Review: Will Smith's CONCUSSION Takes The NFL Down a Peg

Though it will rightfully garner some attention for Will Smith's impressive lead performance, Concussion is a largely flat procedural about the discovery of CTE, the disease caused by the sort of repeated head trauma regularly experienced by NFL players. It's clear writer/director Peter Landesman is passionate about the subject, but this poorly paced and meandering drama seems as if he set out to make a conspiracy thriller and forgot all about the "thriller" aspect. Not as revelatory as Michael Mann's The Insider, which pitted a different small-time David against a multi-billion dollar Goliath, Concussion covers a necessary and vital topic but never quite coalesces into the kind of Important Movie to which it aspires.

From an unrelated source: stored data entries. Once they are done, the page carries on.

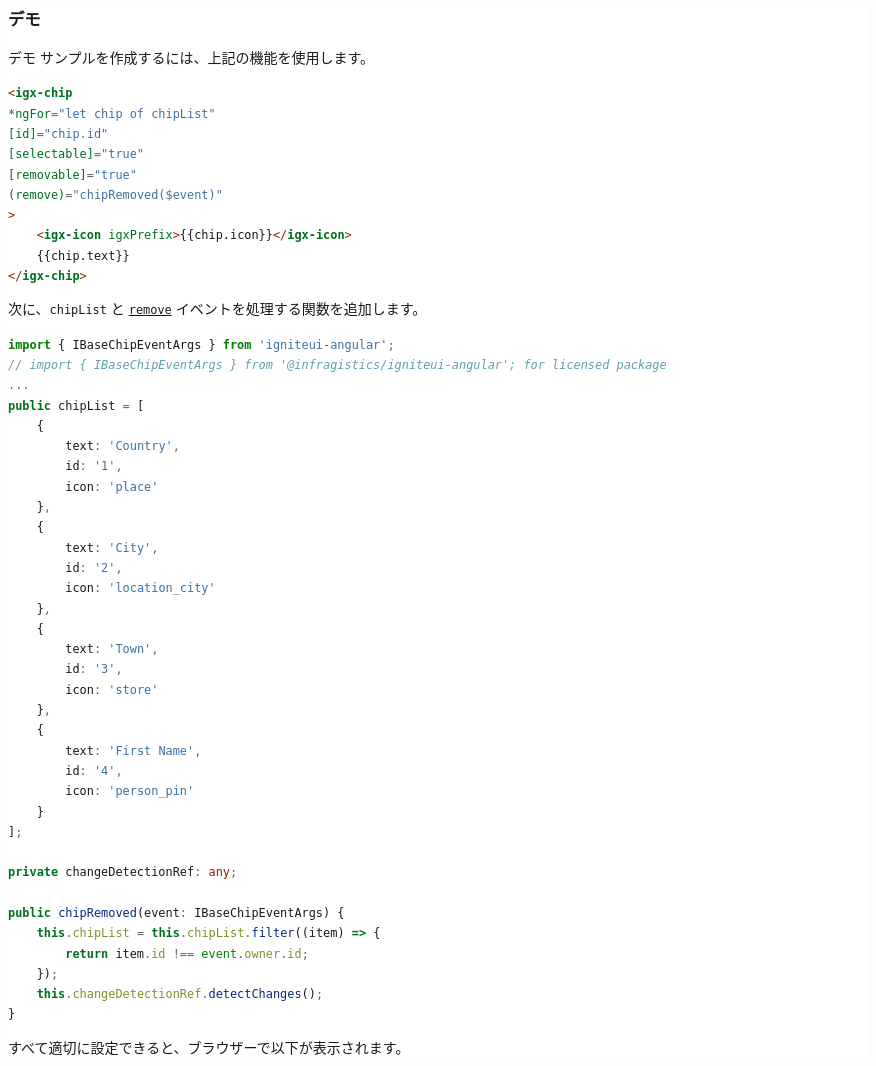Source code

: <div class="divider"></div>

### デモ

デモ サンプルを作成するには、上記の機能を使用します。

```html
<igx-chip
*ngFor="let chip of chipList"
[id]="chip.id"
[selectable]="true"
[removable]="true"
(remove)="chipRemoved($event)"
>
    <igx-icon igxPrefix>{{chip.icon}}</igx-icon>
    {{chip.text}}
</igx-chip>
```

次に、`chipList` と [`remove`]({environment:angularApiUrl}/classes/igxchipcomponent.html#remove) イベントを処理する関数を追加します。

```ts
import { IBaseChipEventArgs } from 'igniteui-angular';
// import { IBaseChipEventArgs } from '@infragistics/igniteui-angular'; for licensed package
...
public chipList = [
    {
        text: 'Country',
        id: '1',
        icon: 'place'
    },
    {
        text: 'City',
        id: '2',
        icon: 'location_city'
    },
    {
        text: 'Town',
        id: '3',
        icon: 'store'
    },
    {
        text: 'First Name',
        id: '4',
        icon: 'person_pin'
    }
];

private changeDetectionRef: any;

public chipRemoved(event: IBaseChipEventArgs) {
    this.chipList = this.chipList.filter((item) => {
        return item.id !== event.owner.id;
    });
    this.changeDetectionRef.detectChanges();
}
```
すべて適切に設定できると、ブラウザーで以下が表示されます。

In 2002, Bennet Omalu (Will Smith), a doctor with a staggering number of medical degrees and an odd pre-autopsy habit of talking to cadavers as if they're still alive, performs an autopsy on former Pittsburgh Steelers center Mike Webster (David Morse) and discovers some disturbing results. Webster, who spent the last years of his life confused, depressed, broke, and living in his truck, didn't lose his mind and die at age 50 as a fluke — after Omalu pays out of pocket for expensive tests on Webster's brain, he discovers the man had a disease caused by thousands of blows to the head. More former players die and Omalu discovers the same condition in them, eventually publishing the results in a medical journal and drawing the ire of the NFL, who are trying to keep this story quiet to better serve their own interests.

With the help of his wife Prema (Gugu Mbatha-Raw), former Steelers doctor Julian Bailes (Alec Baldwin), and his boss Dr. Cyril Wecht (Albert Brooks), Omalu spends most of the movie attempting to convince various people that his findings are scientifically accurate and that the NFL is trying to discredit him. There are a handful of moments where the movie really feels like it's found its groove (especially in scenes of commentators cracking up about players getting "jacked up" as Smith intensely brews about the severity of their injuries) but sadly, those are incredibly few and far between. The film slows to a crawl during the early stages of Omalu and Prema's courtship, and it ultimately loses all momentum as it stumbles to its conclusion. The last act may depict exactly what happened in real life, but since this isn't a documentary, there had to be a different way to bring this story to a close that didn't completely sap all of its energy twenty minutes before the credits rolled.

The way the main character is depicted reminded me a bit of how Spielberg handled Tom Hanks' lawyer in Bridge of Spies: Omalu embodies the American Dream simply because he does the right thing in the face of extraordinary opposition. Since the effects of Omalu's real-life discovery are still making headlines today, Concussion should have a sense of immediacy and power to it, but the by-the-numbers script rarely catches us up in the whirlwind of discovery and revelation the story needs. I wanted the movie to make me really feel something, and while I definitely walked away with a sense of the NFL as a villain, a film like this should inspire people to get up in arms about this topic. Unfortunately, Concussion's sluggish pacing might result in more shoulder shrugs than meaningful attempts to protect NFL players.